El grito de Nina atravesó la casa como un presagio.
Jhon fue el primero en reaccionar. Dejó todo y salió corriendo por el pasillo, seguido por el cura y por Lord Tomás. Las velas temblaban a su paso, como si la propia casa supiera que algo terrible había ocurrido.
—¡Nina! —gritó Jhon mientras subía las escaleras de dos en dos.
Al llegar a la habitación, la puerta estaba abierta.
La caja de música yacía en el suelo, muda.
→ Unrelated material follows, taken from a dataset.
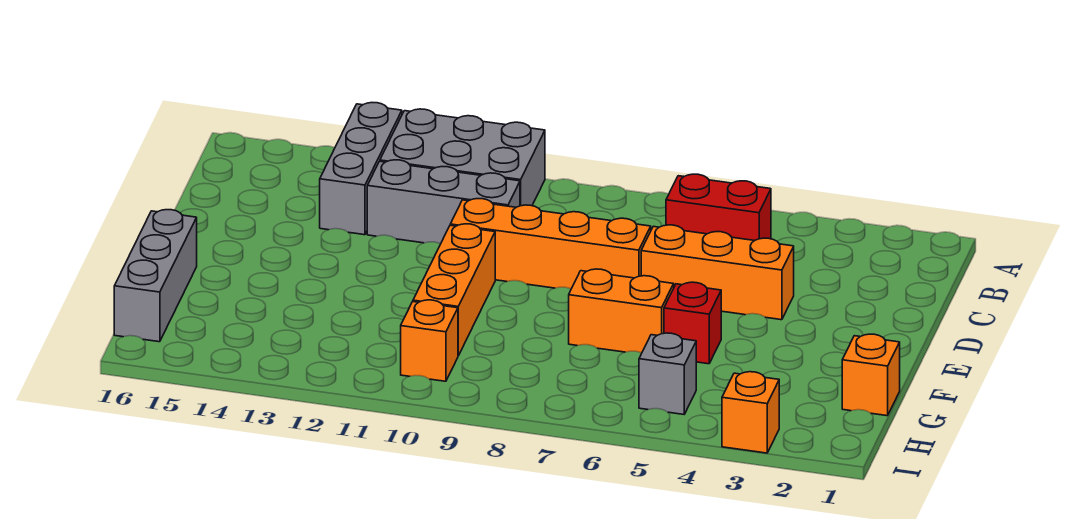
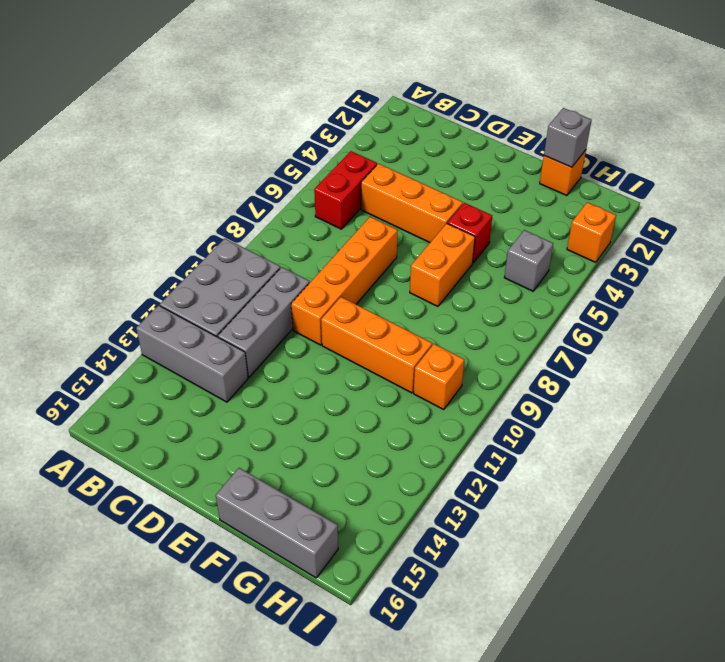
orange 1x3 brick [641,225,794,320] -> orange 1x3 brick turned to [361,164,463,242]
none -> grey 1x1 brick [544,108,592,167]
La ventana, abierta de par en par, dejaba entrar el aire helado de la noche.
Nina no estaba.
Jhon sintió que el corazón se le caía al pecho.
—Se… se fue —murmuró—. Se escapó con él.
Lord Tomás se acercó a la ventana y observó la oscuridad.
—El conde —dijo con gravedad—. La bestia se la llevó.
—¿Y ahora qué haremos? —preguntó Jhon, desesperado—. No podemos dejarla en manos de ese monstruo.
El cura, que hasta entonces había permanecido en silencio, alzó la mirada. Sus ojos no mostraban miedo, sino determinación.
—Déjenmelo a mí —dijo con voz firme—. Tengo amigos… soldados en Transilvania.
Jhon lo miró sorprendido.
—¿Soldados?
—Hombres que conocen el mal y no le temen —respondió—. Iremos al castillo de esa bestia. Y si Nina aún vive… la traeremos de vuelta.
El silencio se volvió pesado.
Lord Tomás asintió lentamente.
—Entonces no hay tiempo que perder.
Esa misma noche, sin mirar atrás, partieron rumbo a Transilvania,
sin saber si llegarían a tiempo…
ni si Nina aún deseaba ser rescatada.